Etienne, Jean Panis

1757 - 1832

Informations générales
  • Né le 7 février 1757 à Paris (Seine - France)
  • Décédé le 22 août 1832 à Marly-le-roi (Yvelines - France)

Mandats à l'Assemblée nationale ou à la Chambre des députés

Régime politique
Révolution
Législature
Convention nationale
Mandat
Du 12 septembre 1792 au 26 octobre 1795
Département
Seine
Groupe
Montagne

Biographies

Biographie extraite du dictionnaire des parlementaires français de 1789 à 1889 (Adolphe Robert et Gaston Cougny)

Membre de la Convention, né en Périgord en 1757 mort à Paris le 22 août 1832, il fit ses études à Paris et s'y fit recevoir avocat. Il épousa la sœur de Santerre, et devint, avec son beau-frère, l'un des partisans les plus actifs de la Révolution.

Le 20 juin 1792, il contribua à soulever le faubourg Saint-Antoine, se plaça, dans la journée du 10 août, à la tête des rassemblements qui envahirent les Tuileries, et prit une part importante à l'établissement de la municipalité parisienne, connue sous le nom de « Commune du Dix-Août ». Il devint un des administrateurs de la police et fit partie de la commission que la Commune choisit dans soit sein, et où siégèrent avec lui Marat, Jourdheuil, Duplain, Sergent ; il signa comme eux la circulaire qui tendait à justifier les massacres de septembre mais plus tard, il désavoua cet acte, et s'efforça d'ailleurs vainement par son attitude de gagner la confiance des modérés.

Elu, le 12 septembre 1792, député du département de Paris à la Convention nationale, le 11e sur 24, par 457 voix sur 697 votants, il prit place à la Montagne, fut l'objet de vives attaques de la part des Girondins, qui lui demandèrent compte de sa gestion municipale, et répondit dans le procès du roi, au 2e appel nominal :

« Aux puissants motifs développés par les meilleurs républicains que je connaisse, j'ajouterai que les Richelieu, les Breteuil, les Sartine, tous ces grands hommes d'Etat, suppôts du despotisme, auraient proposé l'appel au peuple pour désorganiser la République : je dis non ».

Et au 3e appel nominal :

« La réclusion ou la déportation pourrait égorger la liberté naissante. La loi, la justice, la patrie, voilà mes motifs ; je vote pour la mort. »

Membre du comité de sûreté générale, Panis s'associa d'abord aux mesures prises par le gouvernement révolutionnaire ; puis il se tourna contre les Jacobins, et contribua au succès de la journée du 9 thermidor an II. Le 8, il avait directement interpellé Robespierre et lui avait demandé de lui déclarer s'il l'avait aussi porté sur la liste des proscrits.
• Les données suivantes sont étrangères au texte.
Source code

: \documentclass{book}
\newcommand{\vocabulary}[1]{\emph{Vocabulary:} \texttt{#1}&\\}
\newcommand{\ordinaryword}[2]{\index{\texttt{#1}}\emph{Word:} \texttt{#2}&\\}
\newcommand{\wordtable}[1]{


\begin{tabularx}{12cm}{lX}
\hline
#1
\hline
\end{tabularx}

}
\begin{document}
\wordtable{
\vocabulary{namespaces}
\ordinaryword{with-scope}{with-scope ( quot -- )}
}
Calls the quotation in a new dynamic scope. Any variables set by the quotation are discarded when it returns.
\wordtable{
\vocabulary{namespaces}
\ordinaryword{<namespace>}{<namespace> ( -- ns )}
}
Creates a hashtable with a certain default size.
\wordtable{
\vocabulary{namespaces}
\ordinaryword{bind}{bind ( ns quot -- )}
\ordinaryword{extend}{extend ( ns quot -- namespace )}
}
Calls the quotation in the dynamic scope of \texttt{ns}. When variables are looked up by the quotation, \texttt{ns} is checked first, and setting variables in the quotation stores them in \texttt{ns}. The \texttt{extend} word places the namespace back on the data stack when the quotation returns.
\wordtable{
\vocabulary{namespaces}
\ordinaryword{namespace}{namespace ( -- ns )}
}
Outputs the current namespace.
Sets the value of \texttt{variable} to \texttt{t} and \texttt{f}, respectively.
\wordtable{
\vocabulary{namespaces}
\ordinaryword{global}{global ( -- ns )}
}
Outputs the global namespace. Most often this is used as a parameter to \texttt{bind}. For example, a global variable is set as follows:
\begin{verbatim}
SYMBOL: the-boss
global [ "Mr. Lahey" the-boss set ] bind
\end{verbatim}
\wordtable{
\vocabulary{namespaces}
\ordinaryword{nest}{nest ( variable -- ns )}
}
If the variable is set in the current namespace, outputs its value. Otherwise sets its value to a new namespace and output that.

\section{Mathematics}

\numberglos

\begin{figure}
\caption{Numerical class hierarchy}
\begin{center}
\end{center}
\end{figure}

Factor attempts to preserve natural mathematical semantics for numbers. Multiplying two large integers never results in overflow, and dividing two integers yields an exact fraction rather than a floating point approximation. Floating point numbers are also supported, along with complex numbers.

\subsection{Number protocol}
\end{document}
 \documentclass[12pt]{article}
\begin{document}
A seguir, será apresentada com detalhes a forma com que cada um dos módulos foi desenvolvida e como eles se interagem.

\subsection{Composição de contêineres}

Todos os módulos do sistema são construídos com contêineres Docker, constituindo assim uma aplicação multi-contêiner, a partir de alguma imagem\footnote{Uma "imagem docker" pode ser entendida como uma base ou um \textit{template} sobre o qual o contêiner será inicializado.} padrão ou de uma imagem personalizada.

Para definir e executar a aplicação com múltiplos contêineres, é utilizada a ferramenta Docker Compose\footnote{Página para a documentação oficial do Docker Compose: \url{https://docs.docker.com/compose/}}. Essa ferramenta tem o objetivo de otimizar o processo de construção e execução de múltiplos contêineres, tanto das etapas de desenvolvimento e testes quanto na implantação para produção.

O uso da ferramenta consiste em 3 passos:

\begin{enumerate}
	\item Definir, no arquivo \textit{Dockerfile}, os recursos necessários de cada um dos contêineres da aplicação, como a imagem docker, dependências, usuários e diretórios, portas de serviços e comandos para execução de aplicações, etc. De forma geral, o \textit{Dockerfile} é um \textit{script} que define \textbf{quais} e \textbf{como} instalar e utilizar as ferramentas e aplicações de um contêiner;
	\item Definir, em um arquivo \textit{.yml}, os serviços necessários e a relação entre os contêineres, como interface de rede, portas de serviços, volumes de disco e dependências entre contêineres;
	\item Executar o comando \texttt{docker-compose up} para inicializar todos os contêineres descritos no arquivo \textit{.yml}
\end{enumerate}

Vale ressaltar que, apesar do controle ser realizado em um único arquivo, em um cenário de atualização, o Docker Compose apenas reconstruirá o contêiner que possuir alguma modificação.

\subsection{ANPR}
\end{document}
Il faillit être, d'ailleurs, en dépit de ses efforts, une des victimes de la réaction thermidorienne.

La nouvelle majorité l'impliqua, sur la proposition d'Auguis, dans les poursuites exercées contre plusieurs représentants, après les journées de prairial an III, et Panis ne recouvra la liberté que par l'amnistie du 4 brumaire an IV.

Employé dans l'administration des hospices de Paris sous le Directoire, il y resta peu de temps, vécut dans l'obscurité, mécontent : « Je n'ai été, disait-il, qu'un citron dont on a exprimé le jus et qu'ensuite on a rejeté. »

Il aurait appartenu ensuite, s'il faut en croire un biographe étranger, à la police secrète de l'Empire. Ayant perdu sa fortune à la Révolution, il avait reçu du Directoire une pension de 300 francs par mois

Aux Cent-Jours, il signa l'Acte additionnel, et tomba ainsi sous le coup de la loi du 12 janvier 1816 contre les régicides. Il obtint un sursis indéfini et resta chez lui, 19, rue de Sèvres, « où il lit Horace », dit un rapport de police : mais sa pension fut réduite à 100 francs par mois. Il réclama, le 16 novembre 1817, près du ministre, par une lettre curieuse dans laquelle il disait : « Je fus le jeune ami de Rousseau, du duc de Nivernais, du duc d'Ormesson et d'une foule de cœurs semblables, etc. » Mais ses réclamations, auxquelles se joignirent (12 octobre 1824) celles de sa femme, restèrent vaines, et il végéta. jusqu'à sa mort.